I have tried to follow the provided documentation to read XML files from a GCS location :
https://beam.apache.org/documentation/sdks/javadoc/2.0.0/org/apache/beam/sdk/io/xml/XmlIO.html
It seems there is some problem in configuration and I'm missing some required pieces to make my code run.

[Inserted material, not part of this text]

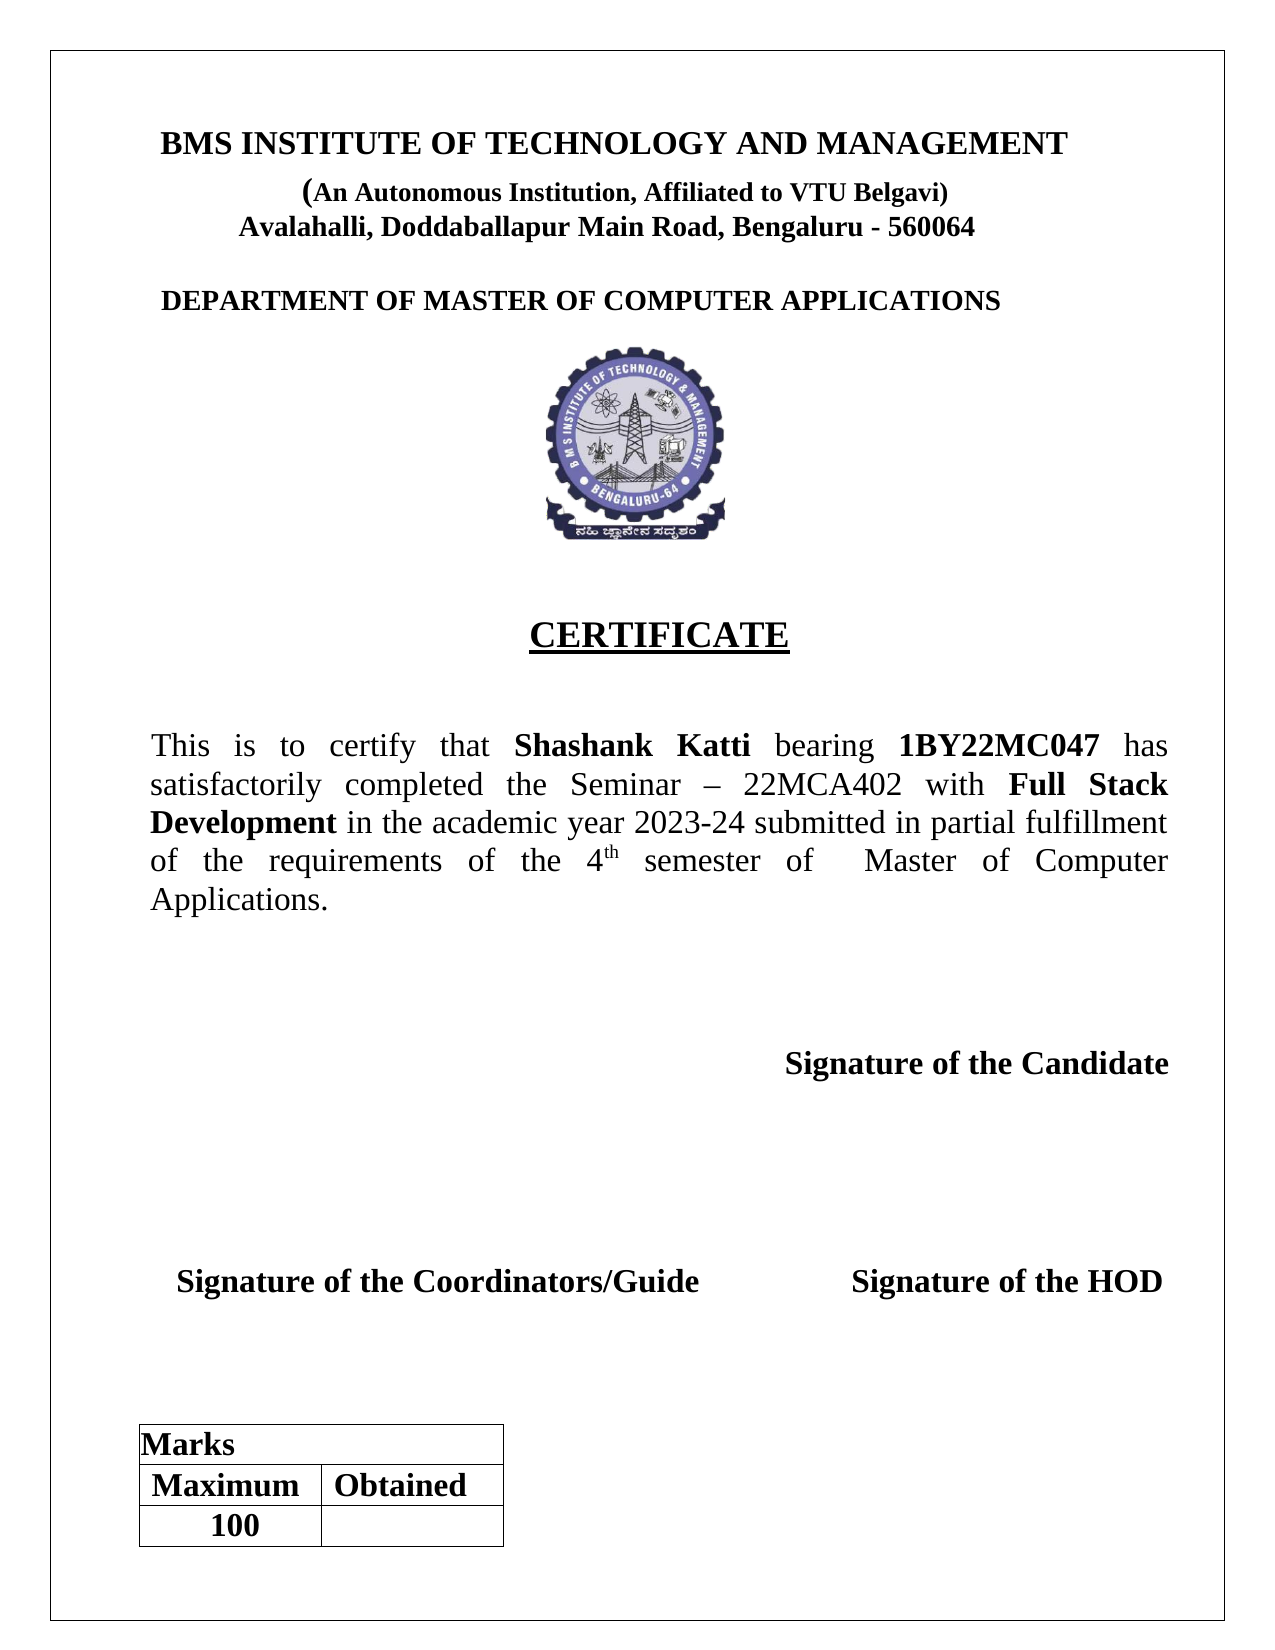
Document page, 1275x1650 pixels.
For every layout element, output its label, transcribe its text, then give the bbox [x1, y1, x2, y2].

I have kept the XML file at GCS location and used the code given below to read the XML file.
public class XMLReaderWriter {
private static final Logger LOG = LoggerFactory.getLogger(XMLReaderWriter.class);
public static void main(String args[])
{
DataflowPipelineOptions options=PipelineOptionsFactory.as(DataflowPipelineOptions.class);
options.setTempLocation("gs://xyz_test/staging");
options.setProject("test-1-160106");
Pipeline p=Pipeline.create(options);
PCollection<Record> result= p.apply(XmlIO.<Record>read()
.from("gs://xyz_test/sample.xml")
.withRootElement("catalog")
.withRecordElement("title")
.withRecordClass(Record.class));
result.apply(ParDo.of(new DoFn<Record,String>(){
@ProcessElement
public void processelement(ProcessContext c)
{
System.out.println(c.element().toString());
}
}));
p.run();
}
Code is failing with exceptions and below is a part of stack-trace for the same :
Exception in thread "main" java.lang.RuntimeException: java.lang.NoSuchMethodError: org.apache.avro.generic.GenericData$Record.<init>()
at org.apache.beam.runners.direct.DirectRunner.run(DirectRunner.java:207)
at org.apache.beam.runners.direct.DirectRunner.run(DirectRunner.java:63)
at org.apache.beam.sdk.Pipeline.run(Pipeline.java:295)
at org.apache.beam.sdk.Pipeline.run(Pipeline.java:281)
Has anyone done it before? Please let me know the code changes I need to put in place.